►
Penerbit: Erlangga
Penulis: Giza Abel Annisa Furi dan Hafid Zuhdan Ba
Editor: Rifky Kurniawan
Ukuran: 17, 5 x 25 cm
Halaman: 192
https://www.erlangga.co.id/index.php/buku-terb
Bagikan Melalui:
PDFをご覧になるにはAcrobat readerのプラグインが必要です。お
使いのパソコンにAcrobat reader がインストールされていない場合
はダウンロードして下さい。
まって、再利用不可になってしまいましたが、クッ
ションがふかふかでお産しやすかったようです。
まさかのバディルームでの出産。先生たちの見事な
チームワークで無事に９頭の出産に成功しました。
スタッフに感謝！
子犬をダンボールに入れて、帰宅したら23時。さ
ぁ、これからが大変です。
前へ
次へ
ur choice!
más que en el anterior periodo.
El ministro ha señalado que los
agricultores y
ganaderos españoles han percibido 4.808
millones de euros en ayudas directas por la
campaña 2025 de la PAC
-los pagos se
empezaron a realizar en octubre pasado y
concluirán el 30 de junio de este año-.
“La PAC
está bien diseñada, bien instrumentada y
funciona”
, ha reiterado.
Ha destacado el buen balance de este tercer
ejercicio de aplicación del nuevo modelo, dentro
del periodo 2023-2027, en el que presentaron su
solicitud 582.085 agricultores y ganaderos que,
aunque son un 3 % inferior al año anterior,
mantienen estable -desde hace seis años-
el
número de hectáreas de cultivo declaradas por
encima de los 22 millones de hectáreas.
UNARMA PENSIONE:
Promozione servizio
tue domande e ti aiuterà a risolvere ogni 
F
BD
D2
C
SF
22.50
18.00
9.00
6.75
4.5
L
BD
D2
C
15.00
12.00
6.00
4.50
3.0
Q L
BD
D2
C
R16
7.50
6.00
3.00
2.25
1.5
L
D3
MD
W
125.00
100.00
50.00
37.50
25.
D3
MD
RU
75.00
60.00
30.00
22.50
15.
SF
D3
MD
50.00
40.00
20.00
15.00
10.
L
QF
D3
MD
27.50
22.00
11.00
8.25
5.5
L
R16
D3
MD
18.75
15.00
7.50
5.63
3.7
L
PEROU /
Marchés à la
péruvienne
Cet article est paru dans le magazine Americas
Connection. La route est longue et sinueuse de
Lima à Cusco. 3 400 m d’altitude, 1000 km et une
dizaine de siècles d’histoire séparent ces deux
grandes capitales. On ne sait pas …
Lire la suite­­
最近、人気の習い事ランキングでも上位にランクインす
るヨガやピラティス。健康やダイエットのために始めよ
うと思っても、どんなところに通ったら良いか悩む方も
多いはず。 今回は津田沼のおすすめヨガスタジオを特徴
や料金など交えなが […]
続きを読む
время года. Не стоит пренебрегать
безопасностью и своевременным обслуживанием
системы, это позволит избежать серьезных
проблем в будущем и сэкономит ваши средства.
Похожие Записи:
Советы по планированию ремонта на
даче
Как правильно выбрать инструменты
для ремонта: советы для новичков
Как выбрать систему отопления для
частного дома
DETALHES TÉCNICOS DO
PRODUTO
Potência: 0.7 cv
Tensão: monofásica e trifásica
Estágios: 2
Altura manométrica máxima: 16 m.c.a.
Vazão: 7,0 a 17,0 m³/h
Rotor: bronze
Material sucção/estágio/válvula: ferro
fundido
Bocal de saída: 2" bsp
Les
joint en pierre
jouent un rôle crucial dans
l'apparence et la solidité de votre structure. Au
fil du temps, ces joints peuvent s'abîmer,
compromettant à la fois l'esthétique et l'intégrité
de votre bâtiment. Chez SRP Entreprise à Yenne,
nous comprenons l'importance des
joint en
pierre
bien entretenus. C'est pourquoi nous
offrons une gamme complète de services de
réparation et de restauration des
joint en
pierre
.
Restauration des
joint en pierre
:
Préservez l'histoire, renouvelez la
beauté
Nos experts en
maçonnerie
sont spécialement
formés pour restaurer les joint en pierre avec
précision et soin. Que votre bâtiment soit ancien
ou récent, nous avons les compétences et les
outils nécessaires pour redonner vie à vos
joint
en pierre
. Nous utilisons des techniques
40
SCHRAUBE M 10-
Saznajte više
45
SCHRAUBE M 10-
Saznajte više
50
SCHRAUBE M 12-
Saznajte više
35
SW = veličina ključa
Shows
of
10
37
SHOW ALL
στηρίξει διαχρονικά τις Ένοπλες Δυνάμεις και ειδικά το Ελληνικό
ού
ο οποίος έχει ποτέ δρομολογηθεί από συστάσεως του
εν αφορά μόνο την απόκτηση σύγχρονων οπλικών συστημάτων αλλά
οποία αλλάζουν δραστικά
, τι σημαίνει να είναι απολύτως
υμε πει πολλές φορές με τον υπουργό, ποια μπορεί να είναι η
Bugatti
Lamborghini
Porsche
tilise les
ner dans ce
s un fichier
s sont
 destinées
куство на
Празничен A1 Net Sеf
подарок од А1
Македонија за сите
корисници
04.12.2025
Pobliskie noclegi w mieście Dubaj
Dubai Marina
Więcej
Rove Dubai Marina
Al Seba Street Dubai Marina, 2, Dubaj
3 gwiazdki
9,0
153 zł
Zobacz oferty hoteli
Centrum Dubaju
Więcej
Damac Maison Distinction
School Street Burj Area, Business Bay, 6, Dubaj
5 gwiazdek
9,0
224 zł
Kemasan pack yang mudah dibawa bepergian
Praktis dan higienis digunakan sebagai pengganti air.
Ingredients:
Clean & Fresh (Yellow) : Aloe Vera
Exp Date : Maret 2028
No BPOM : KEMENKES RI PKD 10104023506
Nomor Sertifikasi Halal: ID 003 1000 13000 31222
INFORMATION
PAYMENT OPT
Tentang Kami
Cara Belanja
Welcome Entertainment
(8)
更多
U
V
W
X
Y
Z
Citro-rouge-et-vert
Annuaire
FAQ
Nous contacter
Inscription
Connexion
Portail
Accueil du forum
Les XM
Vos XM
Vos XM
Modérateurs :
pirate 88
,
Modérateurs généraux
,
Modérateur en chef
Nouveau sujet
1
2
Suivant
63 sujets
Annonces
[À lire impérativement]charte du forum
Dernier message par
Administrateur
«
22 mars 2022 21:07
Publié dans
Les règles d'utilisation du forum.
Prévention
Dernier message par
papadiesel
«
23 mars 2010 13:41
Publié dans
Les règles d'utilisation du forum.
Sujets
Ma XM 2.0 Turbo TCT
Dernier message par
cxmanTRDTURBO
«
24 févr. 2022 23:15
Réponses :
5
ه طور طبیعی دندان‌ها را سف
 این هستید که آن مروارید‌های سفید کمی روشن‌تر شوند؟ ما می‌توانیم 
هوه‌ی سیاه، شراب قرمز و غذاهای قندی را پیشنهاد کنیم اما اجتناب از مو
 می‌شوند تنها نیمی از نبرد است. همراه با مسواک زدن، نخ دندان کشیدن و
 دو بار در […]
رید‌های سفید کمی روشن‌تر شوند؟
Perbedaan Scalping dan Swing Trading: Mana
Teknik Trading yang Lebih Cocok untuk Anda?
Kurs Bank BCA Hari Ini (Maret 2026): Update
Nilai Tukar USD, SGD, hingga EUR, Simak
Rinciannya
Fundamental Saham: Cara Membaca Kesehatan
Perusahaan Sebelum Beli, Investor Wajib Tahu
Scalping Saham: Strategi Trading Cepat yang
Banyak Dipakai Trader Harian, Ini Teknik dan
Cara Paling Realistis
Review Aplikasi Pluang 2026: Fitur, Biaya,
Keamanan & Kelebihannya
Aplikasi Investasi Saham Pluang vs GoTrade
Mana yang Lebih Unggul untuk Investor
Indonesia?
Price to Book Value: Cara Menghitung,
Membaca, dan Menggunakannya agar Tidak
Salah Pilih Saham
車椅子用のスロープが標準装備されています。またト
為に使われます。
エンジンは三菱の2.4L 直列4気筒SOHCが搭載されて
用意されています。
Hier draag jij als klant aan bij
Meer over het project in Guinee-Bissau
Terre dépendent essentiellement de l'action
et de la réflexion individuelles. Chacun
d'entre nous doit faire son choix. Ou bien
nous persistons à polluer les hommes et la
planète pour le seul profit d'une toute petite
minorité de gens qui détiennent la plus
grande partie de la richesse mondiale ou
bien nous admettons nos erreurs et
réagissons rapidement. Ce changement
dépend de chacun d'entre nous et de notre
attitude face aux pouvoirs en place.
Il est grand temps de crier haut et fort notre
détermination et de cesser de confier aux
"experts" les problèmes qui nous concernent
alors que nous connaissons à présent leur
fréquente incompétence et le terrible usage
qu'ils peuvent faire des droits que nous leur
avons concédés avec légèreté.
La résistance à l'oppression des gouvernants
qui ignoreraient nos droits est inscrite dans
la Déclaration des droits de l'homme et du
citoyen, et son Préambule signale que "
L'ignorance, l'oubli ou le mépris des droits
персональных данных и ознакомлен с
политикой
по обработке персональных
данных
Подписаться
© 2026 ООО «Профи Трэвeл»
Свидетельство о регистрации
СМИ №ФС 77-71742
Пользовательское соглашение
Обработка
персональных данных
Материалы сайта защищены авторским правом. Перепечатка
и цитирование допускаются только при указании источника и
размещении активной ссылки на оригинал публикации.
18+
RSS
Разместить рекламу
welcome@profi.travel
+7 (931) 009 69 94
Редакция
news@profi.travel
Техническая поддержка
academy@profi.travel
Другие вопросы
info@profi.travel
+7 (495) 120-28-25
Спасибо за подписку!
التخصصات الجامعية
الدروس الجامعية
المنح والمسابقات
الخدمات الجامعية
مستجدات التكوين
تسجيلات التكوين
◄
§ **YOUR ASSIGNMENT**: Starting from the records above, copy each line where the string "Scalping" is found.

§ **EXERCISE ANSWER**:
Perbedaan Scalping dan Swing Trading: Mana
Scalping Saham: Strategi Trading Cepat yang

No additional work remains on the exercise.